What to work on
Give only the number of lines in these records that include "werden".

Stored records:
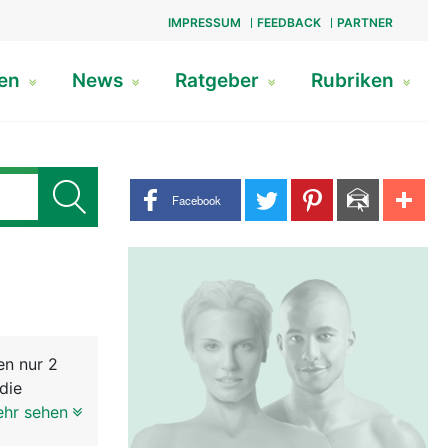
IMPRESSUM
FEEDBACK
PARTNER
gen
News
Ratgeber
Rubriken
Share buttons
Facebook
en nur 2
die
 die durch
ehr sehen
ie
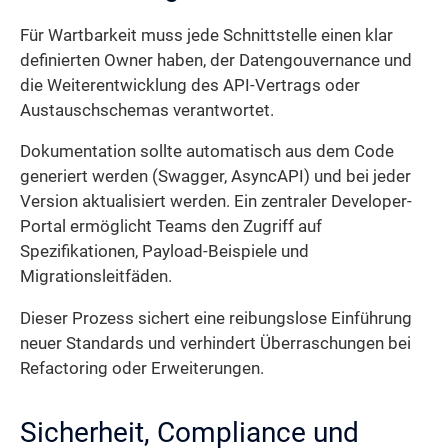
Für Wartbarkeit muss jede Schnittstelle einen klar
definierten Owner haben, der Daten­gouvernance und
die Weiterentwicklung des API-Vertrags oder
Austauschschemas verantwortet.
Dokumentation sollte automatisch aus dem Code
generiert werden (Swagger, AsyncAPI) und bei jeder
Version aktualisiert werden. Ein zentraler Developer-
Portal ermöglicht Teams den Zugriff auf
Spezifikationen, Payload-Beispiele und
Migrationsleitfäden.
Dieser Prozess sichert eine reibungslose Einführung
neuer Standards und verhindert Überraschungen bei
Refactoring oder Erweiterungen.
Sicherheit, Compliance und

Output of the exercise
2